» Task statement: Only the lines below from the one containing "thumb ip: (298, 196)" through the last line should be set down, exactly as written and with no pictures.

» Source material:
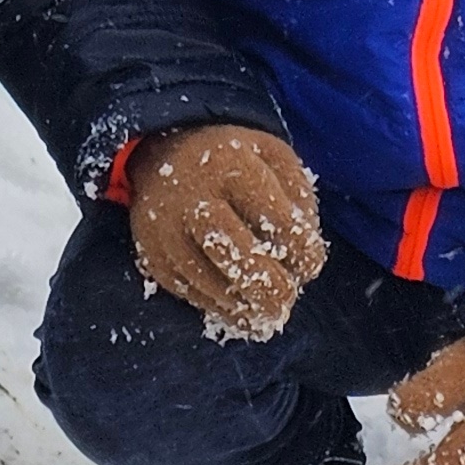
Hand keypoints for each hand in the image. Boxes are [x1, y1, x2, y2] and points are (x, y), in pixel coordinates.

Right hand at [125, 125, 326, 340]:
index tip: (311, 264)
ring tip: (268, 311)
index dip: (301, 250)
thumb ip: (298, 196)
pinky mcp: (154, 258)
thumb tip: (306, 254)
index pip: (275, 218)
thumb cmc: (232, 160)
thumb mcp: (271, 156)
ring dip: (245, 305)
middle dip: (267, 287)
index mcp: (231, 164)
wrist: (161, 153)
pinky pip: (191, 294)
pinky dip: (221, 308)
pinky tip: (241, 306)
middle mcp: (193, 195)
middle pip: (231, 251)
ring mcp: (167, 229)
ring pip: (209, 282)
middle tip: (287, 301)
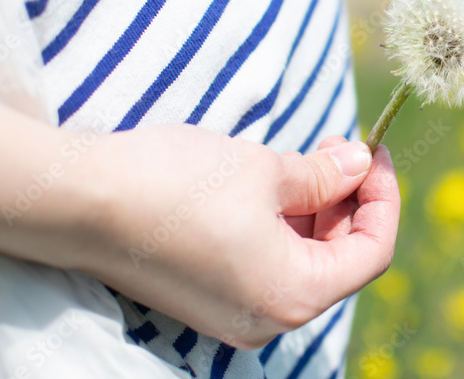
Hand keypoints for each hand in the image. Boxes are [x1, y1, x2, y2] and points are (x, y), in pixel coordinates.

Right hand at [0, 87, 400, 349]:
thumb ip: (326, 174)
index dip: (383, 197)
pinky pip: (267, 262)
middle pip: (338, 259)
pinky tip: (279, 180)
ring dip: (317, 207)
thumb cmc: (177, 184)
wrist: (80, 199)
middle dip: (350, 199)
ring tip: (312, 155)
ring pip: (302, 259)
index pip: (372, 252)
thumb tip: (360, 163)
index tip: (375, 150)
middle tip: (342, 146)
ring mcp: (235, 310)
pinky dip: (283, 223)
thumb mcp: (266, 170)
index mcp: (294, 295)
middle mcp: (268, 317)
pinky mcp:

» Your response:
thumb ip: (298, 196)
pinky mcp: (154, 258)
thumb tip: (306, 254)
index pip: (275, 218)
thumb cmc: (232, 160)
thumb mcp: (271, 156)
ring dip: (245, 305)
middle dip: (267, 287)
index mcp: (231, 164)
wrist: (161, 153)
pinky pip: (191, 294)
pinky dip: (221, 308)
pinky tip: (241, 306)
middle mcp: (193, 195)
middle pip: (231, 251)
ring mcp: (167, 229)
ring pip: (209, 282)
middle tip: (287, 301)
Hand keypoints for each hand in the image. Boxes are [x1, y1, x2, y2] and points are (x, y), in pixel coordinates.

Right hand at [0, 87, 400, 349]:
thumb ip: (326, 174)
index dip: (383, 197)
pinky pip: (267, 262)
middle pip: (338, 259)
pinky tip: (279, 180)
ring dip: (317, 207)
thumb cmc: (177, 184)
wrist: (80, 199)
middle dip: (350, 199)
ring tip: (312, 155)
ring pip: (302, 259)
index pip: (372, 252)
thumb tip: (360, 163)
index tip: (375, 150)
middle tip: (342, 146)
ring mcp: (235, 310)
pinky dip: (283, 223)
thumb mcp: (266, 170)
index mcp: (294, 295)
middle mcp: (268, 317)
pinky mcp:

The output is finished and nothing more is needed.